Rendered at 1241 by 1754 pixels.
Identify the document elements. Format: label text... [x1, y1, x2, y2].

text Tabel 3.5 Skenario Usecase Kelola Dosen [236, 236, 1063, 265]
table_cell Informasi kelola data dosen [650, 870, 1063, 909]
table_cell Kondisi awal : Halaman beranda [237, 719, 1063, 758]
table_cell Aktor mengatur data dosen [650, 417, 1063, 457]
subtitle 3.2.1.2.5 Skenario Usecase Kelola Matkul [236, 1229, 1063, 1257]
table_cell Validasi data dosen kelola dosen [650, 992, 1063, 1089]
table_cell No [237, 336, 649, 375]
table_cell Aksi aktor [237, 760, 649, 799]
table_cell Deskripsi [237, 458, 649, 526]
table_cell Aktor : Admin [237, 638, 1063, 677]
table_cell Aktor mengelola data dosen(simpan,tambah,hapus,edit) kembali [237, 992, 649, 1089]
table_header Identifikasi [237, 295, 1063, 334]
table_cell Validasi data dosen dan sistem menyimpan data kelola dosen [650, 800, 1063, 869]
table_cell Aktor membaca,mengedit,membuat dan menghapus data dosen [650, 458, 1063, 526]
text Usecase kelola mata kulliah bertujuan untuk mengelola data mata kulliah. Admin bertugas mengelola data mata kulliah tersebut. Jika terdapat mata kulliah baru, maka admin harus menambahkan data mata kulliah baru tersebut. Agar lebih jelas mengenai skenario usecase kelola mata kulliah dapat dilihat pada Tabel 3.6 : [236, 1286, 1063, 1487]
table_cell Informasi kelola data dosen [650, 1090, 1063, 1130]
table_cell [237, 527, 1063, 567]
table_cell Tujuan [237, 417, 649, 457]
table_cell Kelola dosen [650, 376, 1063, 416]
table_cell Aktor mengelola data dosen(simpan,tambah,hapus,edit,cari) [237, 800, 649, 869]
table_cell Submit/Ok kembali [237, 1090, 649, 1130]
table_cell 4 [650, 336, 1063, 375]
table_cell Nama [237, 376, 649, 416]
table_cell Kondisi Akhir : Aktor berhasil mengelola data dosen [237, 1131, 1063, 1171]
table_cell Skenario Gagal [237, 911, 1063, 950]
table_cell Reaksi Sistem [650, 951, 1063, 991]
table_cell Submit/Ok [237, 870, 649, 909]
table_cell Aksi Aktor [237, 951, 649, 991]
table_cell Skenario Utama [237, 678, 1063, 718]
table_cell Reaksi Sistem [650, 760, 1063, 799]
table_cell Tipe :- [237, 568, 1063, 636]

--------

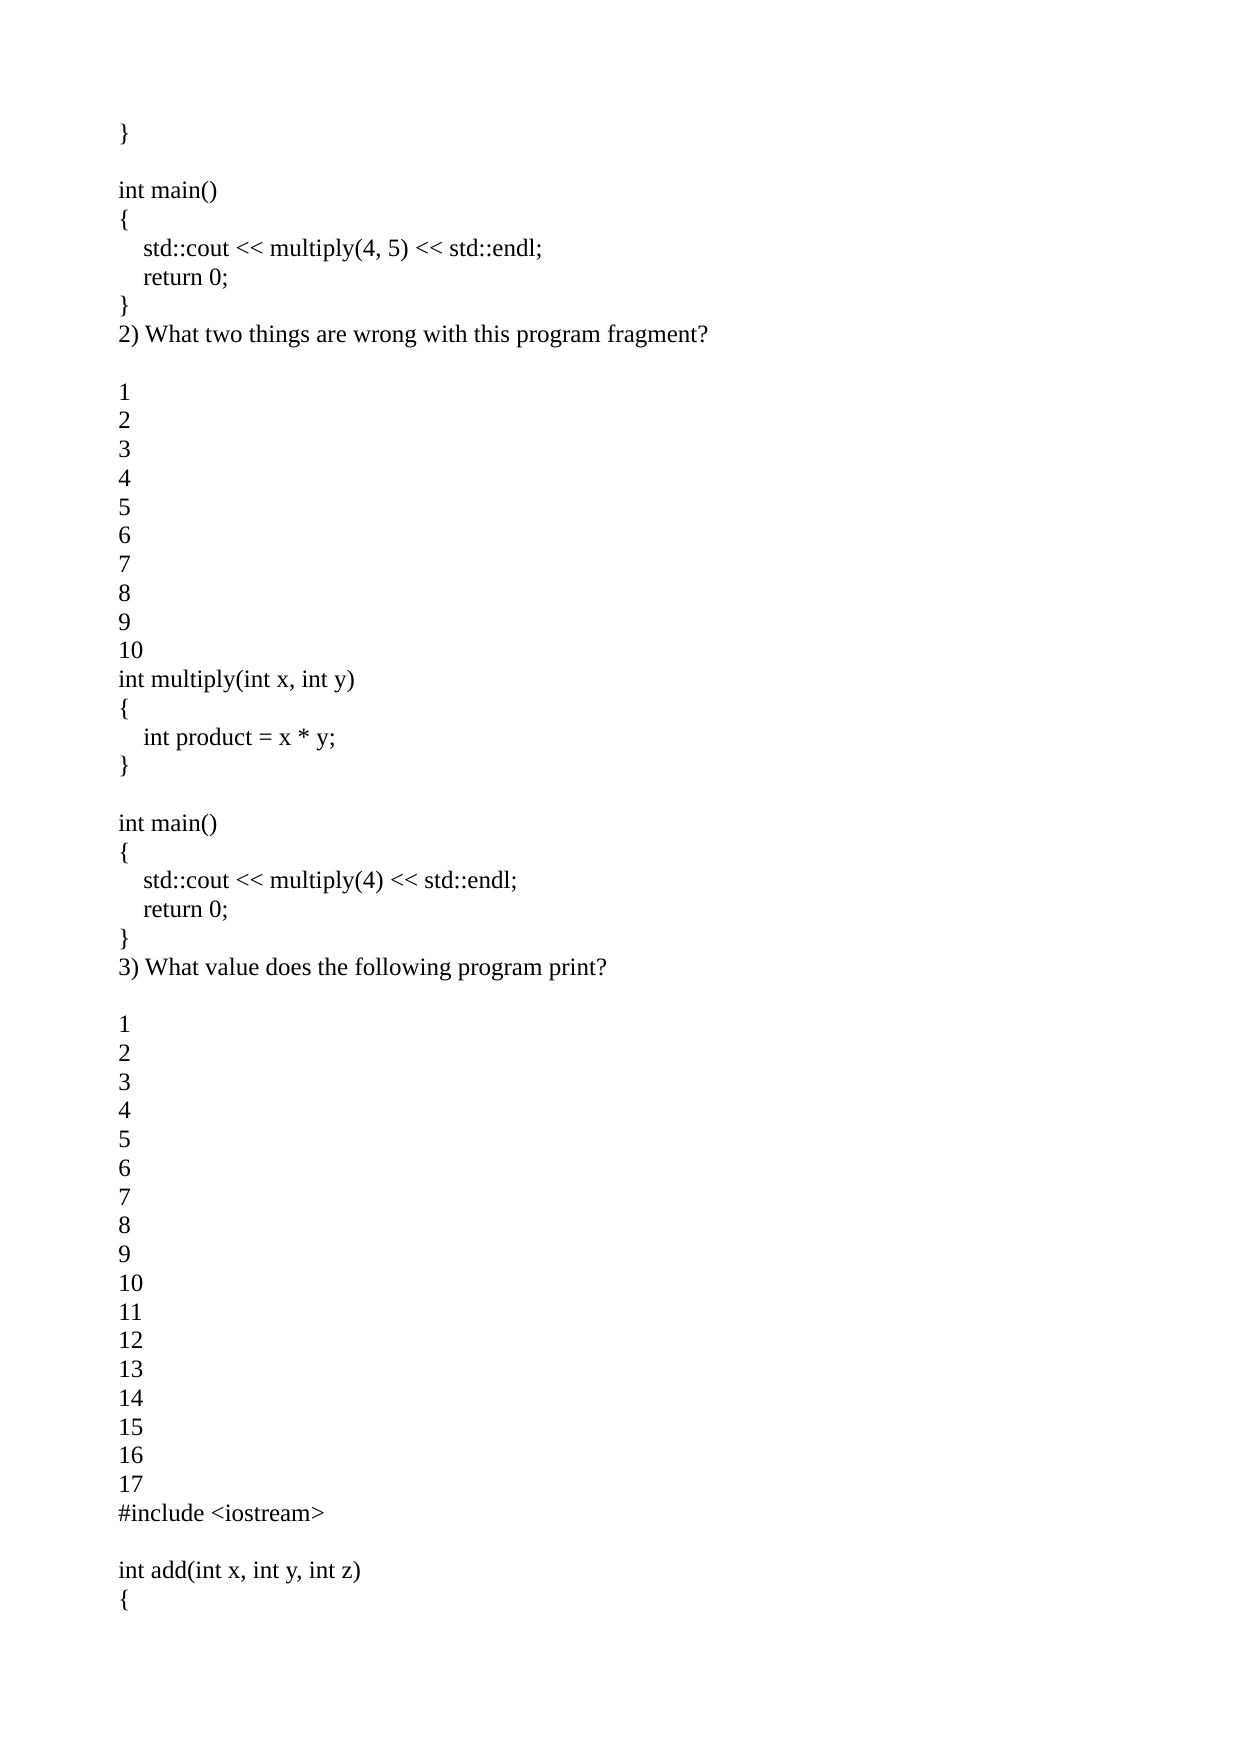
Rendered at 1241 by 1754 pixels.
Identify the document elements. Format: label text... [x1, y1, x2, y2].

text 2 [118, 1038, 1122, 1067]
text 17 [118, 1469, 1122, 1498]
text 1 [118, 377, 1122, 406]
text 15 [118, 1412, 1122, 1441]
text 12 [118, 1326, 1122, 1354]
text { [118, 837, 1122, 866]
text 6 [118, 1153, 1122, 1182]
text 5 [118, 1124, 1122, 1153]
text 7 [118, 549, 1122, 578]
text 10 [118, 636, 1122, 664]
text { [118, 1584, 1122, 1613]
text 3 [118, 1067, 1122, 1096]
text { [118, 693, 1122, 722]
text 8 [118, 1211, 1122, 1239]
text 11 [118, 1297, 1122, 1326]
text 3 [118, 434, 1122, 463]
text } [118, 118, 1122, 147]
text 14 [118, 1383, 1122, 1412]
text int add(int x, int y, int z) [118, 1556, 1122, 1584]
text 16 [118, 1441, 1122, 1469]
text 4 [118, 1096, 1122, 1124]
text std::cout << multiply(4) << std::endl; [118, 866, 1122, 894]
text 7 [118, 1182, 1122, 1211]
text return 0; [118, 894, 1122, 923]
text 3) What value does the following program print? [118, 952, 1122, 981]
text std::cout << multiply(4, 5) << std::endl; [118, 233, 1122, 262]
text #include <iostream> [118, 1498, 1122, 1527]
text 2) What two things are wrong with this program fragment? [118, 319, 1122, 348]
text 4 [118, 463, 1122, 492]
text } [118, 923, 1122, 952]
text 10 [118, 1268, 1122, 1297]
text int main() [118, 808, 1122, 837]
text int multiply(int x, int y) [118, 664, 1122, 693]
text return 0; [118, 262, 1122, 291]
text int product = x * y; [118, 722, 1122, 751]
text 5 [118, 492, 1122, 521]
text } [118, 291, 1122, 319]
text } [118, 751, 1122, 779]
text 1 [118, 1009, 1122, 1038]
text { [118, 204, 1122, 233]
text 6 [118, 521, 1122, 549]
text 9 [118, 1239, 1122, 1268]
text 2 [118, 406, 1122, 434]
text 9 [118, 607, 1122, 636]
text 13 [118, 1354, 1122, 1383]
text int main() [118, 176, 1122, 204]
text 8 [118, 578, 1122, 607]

--------

» What to do
Set down verbatim the part of the listing that opens with the line containing "text 2 [118, 1038, 1122, 1067]" and closes with the line containing "text 8 [118, 578, 1122, 607]", both of those lines included.

» Complete output
text 2 [118, 1038, 1122, 1067]
text 17 [118, 1469, 1122, 1498]
text 1 [118, 377, 1122, 406]
text 15 [118, 1412, 1122, 1441]
text 12 [118, 1326, 1122, 1354]
text { [118, 837, 1122, 866]
text 6 [118, 1153, 1122, 1182]
text 5 [118, 1124, 1122, 1153]
text 7 [118, 549, 1122, 578]
text 10 [118, 636, 1122, 664]
text { [118, 1584, 1122, 1613]
text 3 [118, 1067, 1122, 1096]
text { [118, 693, 1122, 722]
text 8 [118, 1211, 1122, 1239]
text 11 [118, 1297, 1122, 1326]
text 3 [118, 434, 1122, 463]
text } [118, 118, 1122, 147]
text 14 [118, 1383, 1122, 1412]
text int add(int x, int y, int z) [118, 1556, 1122, 1584]
text 16 [118, 1441, 1122, 1469]
text 4 [118, 1096, 1122, 1124]
text std::cout << multiply(4) << std::endl; [118, 866, 1122, 894]
text 7 [118, 1182, 1122, 1211]
text return 0; [118, 894, 1122, 923]
text 3) What value does the following program print? [118, 952, 1122, 981]
text std::cout << multiply(4, 5) << std::endl; [118, 233, 1122, 262]
text #include <iostream> [118, 1498, 1122, 1527]
text 2) What two things are wrong with this program fragment? [118, 319, 1122, 348]
text 4 [118, 463, 1122, 492]
text } [118, 923, 1122, 952]
text 10 [118, 1268, 1122, 1297]
text int main() [118, 808, 1122, 837]
text int multiply(int x, int y) [118, 664, 1122, 693]
text return 0; [118, 262, 1122, 291]
text int product = x * y; [118, 722, 1122, 751]
text 5 [118, 492, 1122, 521]
text } [118, 291, 1122, 319]
text } [118, 751, 1122, 779]
text 1 [118, 1009, 1122, 1038]
text { [118, 204, 1122, 233]
text 6 [118, 521, 1122, 549]
text 9 [118, 1239, 1122, 1268]
text 2 [118, 406, 1122, 434]
text 9 [118, 607, 1122, 636]
text 13 [118, 1354, 1122, 1383]
text int main() [118, 176, 1122, 204]
text 8 [118, 578, 1122, 607]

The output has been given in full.